» **WHAT IS NEEDED**: Taking the line that contains "casos por la" as the first, copy exactly every line through the last line of the records, and nothing else.

» **DATA FOR REVIEW**:

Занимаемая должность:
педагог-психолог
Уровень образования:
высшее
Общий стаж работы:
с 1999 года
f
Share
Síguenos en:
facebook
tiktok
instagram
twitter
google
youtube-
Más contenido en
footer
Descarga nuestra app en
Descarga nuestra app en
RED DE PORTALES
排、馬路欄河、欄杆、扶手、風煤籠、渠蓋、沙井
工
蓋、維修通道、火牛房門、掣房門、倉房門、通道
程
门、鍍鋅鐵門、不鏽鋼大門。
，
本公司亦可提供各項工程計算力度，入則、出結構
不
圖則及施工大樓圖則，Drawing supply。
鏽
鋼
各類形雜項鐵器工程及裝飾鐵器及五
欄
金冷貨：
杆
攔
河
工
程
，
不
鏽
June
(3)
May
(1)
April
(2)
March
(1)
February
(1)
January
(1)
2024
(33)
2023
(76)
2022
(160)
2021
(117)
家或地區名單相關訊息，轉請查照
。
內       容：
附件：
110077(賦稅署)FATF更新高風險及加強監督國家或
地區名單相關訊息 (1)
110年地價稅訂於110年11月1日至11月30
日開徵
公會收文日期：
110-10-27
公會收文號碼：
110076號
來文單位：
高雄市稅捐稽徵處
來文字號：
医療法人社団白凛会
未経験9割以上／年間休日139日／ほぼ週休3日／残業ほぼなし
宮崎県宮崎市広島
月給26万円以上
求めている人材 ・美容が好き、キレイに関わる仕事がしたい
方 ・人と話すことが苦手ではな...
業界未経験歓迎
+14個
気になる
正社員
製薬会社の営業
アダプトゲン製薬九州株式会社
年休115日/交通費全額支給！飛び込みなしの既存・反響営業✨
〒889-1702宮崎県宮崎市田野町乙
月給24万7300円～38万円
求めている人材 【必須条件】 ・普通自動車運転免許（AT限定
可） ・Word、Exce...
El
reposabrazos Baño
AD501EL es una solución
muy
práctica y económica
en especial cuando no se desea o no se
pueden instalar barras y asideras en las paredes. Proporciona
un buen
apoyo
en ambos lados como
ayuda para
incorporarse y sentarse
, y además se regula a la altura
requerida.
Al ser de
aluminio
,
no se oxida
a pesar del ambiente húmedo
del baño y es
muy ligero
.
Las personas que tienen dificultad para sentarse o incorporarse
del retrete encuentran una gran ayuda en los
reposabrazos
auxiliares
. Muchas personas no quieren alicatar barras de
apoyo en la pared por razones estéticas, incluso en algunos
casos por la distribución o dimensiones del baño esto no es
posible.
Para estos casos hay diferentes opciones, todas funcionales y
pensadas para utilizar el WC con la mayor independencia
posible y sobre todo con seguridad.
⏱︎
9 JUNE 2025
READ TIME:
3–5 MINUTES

» **SOLUTION TO THE PROBLEM**:
casos por la distribución o dimensiones del baño esto no es
posible.
Para estos casos hay diferentes opciones, todas funcionales y
pensadas para utilizar el WC con la mayor independencia
posible y sobre todo con seguridad.
⏱︎
9 JUNE 2025
READ TIME:
3–5 MINUTES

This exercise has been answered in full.